«Генерал Куропаткин вернулся с Дальнего Востока и скромно проехал в свое имение». В этом коротеньком газетном известии — целая драма…
Генерал Куропаткин восемь лет был военным министром. Так как у министров самодержавного режима всегда и все должно обстоять благополучно, то все обстояло благополучно и по военному ведомству в министерстве генерала Куропаткина. Производились парады, учения, смотры, разъезжали инспектора, солдаты изучали «словесность» («что такое хоругвь» и «кто внутренний враг»), им внушалась самобытная тактика времен очаковских и покорения Крыма, вроде известного афоризма: «Пуля дура, штык молодец»; в офицерстве культивировалась «честь мундира», ради которой дозволялось рубить более или менее безнаказанно беззащитных русских людей, — и все это называлось «духом армии» или даже «духом непобедимой русской армии»… Генерал Куропаткин наследовал все эти традиции от своего предшественника, благодушного, но малообразованного старца генерала Ванновского, неожиданно для себя попавшего волею судеб сначала в военные министры, а затем в Вольтеры по ведомству просвещения… Как истинно русский служащий человек, не склонный к критике и отрицанию чего бы то ни было, генерал Куропаткин смиренно принял ковчег с военными традициями и беспечно понес его далее в том же направлении, в надежде, по достижении глубокой старости и самых высших чинов, благополучно сдать его в том же виде своему будущему заместителю… И когда на восточном горизонте стало появляться легчайшее облачко в виде безобразовско-корейской авантюры, то на вопросы о могуществе и готовности российской армии поддержать, в случае надобности, «престиж русского имени» — счастливый преемник благодушного Ванновского имел полнейшую возможность, положа руку на сердце, сказать, что по всем имеющимся у него рапортам и донесениям всюду и все находится в наилучшем состоянии…[235]
Случилось, однако, так, что перед самым началом уже надвигавшейся войны генерал Куропаткин был послан на Дальний Восток и проехал в Японию… Мы, штатские люди, не компетентны в оценке специальных военных талантов генерала Куропаткина. Однако не нужно быть ни Веллингтоном, ни Мольтке для того, чтобы, побывав на месте, увидеть воочию и сравнить наше военное благополучие и нашу готовность с грозными приготовлениями Японии… И вот генерал Куропаткин увидел все эти наши бумажные форты и крепости, напоминавшие отчасти уральские фортеции с их гарнизонами, описанные еще Пушкиным в «Капитанской дочке»… И, конечно, при этом зрелище министерский сон с приятными видениями должен был сразу рассеяться… Российский военный министр, генерал Куропаткин, проснулся и прозрел…

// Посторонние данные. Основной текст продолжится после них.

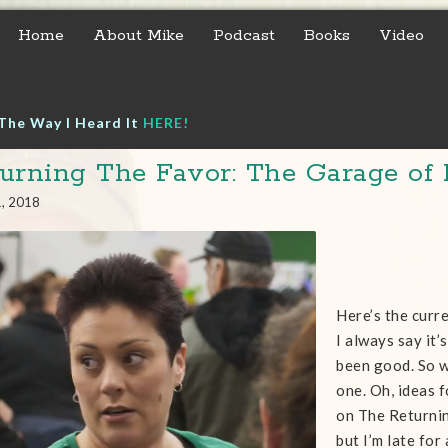
Home
About Mike
Podcast
Books
Video
The Way I Heard It
HERE!
urning The Favor: The Garage of 
1, 2018
Here’s the curre
I always say it’s
been good. So w
one. Oh, ideas 
on The Returning
but I’m late for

Пробуждение это должно было быть прямо ужасным для человека, хоть сколько-нибудь восприимчивого к идее отечества и его судеб…
Существует полулегендарный (но какая легенда у нас, в России, не может оказаться действительностью?) рассказ о том, как генерал Куропаткин мчался в поезде-молнии через великую Сибирь, стараясь обогнать Безобразова, чтобы первому сделать в Петербурге доклад о неблагополучии и предупредить столкновение с Японией. Говорят, в начале этой гонки военный министр был впереди авантюриста и если бы удержал это преимущество до конца, то, быть может, поспел бы со своим докладом ранее. Но, — так гласит легенда, — в Иркутске предстоял смотр… Проехать через центр военного округа и манкировать смотр — это до такой степени нарушает традиции, что генерал Куропаткин ни из каких видов не мог решиться на этот слишком смелый шаг. Он произвел смотр, он парадировал перед полками, полки с положенным по штату одушевлением кричали «ура», а в это время Безобразов пролетел мимо, выиграл несколько дней, и оптимистический доклад безоглядного авантюриста опередил предостережения прозревшего военного министра… Роковые шаги были сделаны. Страшная ставка была поставлена в расчете на цельность, крепость, могущество и непобедимость армии. И она была бита.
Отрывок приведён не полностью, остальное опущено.